* EXERCISE TEXT
Tonight, MTV plans to air a short video about the recording and the chronic, tragic nature of AIDS in Africa before the broadcast of its annual Video Music Awards. So many artists were able to take part in the recording (others including Britney Spears, Mary J. Blige, Jennifer Lopez, ‘N Sync and Christina Aguilera are expected to add their voices by Friday) because they were in New York for those awards.
Politics, social causes and rock ‘n’ roll have long mixed. The first of the major fundraisers for Third World relief were the Concerts for Bangladesh staged by George Harrison at Madison Square Garden in 1971; 1979 saw the No Nukes concerts, spearheaded by Jackson Browne. Elton John’s 1997 recording of a reworked “Candle in the Wind” sold 11 million copies in the USA. Profits benefited the Diana, Princess of Wales Memorial Fund.
In 1984, Irish singer Bob Geldof masterminded the British all-star recording of “Do They Know It’s Christmas?/Feed the World,” which raised money for famine-stricken Ethiopians. That inspired American pop stars — led by Michael Jackson, Lionel Richie and producer Quincy Jones — to record We Are the World in 1985. Three million copies of the single were sold in the USA. That year, Live Aid concerts in London and Philadelphia eventually raised $ 200 million for African famine relief.

* TASK DESCRIPTION
In the text on music and charity, which artists are expected to add their voices to the recording by Friday? List every one.

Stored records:
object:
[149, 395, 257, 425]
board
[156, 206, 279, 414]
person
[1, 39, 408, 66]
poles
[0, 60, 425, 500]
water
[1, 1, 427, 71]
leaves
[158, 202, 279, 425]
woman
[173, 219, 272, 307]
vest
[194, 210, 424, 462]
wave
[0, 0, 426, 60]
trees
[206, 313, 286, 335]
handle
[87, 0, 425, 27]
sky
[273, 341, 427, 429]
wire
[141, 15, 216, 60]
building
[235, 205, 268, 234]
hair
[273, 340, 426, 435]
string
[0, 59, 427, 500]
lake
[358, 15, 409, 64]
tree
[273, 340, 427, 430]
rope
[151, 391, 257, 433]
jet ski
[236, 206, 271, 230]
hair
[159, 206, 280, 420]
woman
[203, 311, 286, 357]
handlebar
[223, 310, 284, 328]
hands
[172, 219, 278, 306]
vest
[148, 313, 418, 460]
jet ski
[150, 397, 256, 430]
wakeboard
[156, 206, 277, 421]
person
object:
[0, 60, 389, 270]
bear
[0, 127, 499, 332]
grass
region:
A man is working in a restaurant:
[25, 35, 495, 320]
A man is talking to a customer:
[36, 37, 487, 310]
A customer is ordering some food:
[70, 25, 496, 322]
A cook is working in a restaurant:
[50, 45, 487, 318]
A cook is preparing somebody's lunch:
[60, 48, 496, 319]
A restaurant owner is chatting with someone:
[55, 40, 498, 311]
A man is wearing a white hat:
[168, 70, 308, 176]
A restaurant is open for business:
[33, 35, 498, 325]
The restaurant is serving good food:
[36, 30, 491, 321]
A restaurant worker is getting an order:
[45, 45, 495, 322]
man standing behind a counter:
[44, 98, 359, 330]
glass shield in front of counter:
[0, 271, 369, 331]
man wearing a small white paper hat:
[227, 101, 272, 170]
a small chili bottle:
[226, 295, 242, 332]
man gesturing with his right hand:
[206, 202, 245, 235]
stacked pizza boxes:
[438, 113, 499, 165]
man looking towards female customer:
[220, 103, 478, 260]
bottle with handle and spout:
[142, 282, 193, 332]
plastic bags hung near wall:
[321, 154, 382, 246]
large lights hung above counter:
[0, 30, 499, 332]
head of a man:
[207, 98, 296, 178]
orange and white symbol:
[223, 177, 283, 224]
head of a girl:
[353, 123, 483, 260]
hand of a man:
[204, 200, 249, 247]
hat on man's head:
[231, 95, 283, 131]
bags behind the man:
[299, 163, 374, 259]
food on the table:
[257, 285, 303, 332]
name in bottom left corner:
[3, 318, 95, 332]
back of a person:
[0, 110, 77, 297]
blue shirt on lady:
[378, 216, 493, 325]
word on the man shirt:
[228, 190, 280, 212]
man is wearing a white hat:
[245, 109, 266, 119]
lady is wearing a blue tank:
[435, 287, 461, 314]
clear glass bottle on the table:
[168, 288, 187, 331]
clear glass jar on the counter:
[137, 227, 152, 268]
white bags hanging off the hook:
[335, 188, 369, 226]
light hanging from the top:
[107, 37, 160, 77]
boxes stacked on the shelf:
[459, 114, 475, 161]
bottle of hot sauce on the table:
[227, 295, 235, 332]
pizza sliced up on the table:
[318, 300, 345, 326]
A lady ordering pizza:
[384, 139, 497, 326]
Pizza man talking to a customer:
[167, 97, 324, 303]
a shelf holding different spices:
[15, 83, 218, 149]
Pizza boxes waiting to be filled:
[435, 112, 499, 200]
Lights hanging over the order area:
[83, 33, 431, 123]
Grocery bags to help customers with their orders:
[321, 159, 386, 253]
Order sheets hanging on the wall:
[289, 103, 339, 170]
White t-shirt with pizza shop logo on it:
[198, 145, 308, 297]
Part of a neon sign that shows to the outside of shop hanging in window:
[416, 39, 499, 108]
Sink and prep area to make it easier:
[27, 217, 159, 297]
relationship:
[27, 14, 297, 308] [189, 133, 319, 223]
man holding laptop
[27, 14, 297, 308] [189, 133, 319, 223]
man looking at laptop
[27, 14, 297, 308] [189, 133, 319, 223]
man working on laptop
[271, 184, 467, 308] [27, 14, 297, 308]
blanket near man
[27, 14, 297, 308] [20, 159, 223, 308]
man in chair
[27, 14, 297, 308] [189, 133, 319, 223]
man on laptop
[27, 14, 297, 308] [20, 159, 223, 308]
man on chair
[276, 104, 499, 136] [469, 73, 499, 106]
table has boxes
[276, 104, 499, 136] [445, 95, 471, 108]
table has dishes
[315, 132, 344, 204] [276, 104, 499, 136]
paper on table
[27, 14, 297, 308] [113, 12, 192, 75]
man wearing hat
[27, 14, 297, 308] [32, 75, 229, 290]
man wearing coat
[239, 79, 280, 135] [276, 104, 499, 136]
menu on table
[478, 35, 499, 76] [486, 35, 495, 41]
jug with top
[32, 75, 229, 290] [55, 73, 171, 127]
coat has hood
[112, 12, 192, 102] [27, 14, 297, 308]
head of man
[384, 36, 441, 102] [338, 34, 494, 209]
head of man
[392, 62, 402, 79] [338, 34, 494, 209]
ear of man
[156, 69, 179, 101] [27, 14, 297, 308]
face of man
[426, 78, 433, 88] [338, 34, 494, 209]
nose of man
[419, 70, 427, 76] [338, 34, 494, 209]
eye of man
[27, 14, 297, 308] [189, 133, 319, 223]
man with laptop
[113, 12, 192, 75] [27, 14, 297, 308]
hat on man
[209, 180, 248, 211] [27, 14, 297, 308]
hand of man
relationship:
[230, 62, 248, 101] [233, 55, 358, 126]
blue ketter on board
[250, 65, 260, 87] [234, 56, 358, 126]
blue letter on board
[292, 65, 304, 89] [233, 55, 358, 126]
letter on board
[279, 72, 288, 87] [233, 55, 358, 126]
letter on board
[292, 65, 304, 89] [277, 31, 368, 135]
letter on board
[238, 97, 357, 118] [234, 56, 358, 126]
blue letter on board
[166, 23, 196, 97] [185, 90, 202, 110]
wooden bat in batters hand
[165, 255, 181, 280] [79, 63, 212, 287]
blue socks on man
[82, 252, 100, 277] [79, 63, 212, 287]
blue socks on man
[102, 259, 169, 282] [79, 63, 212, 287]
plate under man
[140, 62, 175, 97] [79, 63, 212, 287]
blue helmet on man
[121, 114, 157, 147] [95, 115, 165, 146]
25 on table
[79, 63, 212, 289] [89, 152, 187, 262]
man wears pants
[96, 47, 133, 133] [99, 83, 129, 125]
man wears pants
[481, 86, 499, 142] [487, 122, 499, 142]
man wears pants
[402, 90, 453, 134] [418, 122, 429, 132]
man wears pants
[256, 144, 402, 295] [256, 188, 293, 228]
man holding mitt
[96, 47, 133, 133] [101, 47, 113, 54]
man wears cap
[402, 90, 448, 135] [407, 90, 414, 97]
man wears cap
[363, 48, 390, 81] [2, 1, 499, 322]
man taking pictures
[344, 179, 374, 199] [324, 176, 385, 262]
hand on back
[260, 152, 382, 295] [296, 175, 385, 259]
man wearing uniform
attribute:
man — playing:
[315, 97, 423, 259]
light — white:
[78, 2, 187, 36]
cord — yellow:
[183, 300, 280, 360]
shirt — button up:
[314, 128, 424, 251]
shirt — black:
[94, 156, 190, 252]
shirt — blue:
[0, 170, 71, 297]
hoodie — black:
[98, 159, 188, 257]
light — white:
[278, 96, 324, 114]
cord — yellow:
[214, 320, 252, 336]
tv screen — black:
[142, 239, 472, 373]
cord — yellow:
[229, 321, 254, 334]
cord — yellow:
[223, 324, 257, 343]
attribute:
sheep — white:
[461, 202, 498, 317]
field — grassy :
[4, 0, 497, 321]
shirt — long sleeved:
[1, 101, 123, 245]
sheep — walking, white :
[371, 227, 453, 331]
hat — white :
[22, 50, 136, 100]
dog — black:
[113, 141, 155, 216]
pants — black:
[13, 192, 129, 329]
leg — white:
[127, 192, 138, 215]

* RESPONSE TO THIS TASK
Britney Spears, Mary J. Blige, Jennifer Lopez, ‘N Sync, Christina Aguilera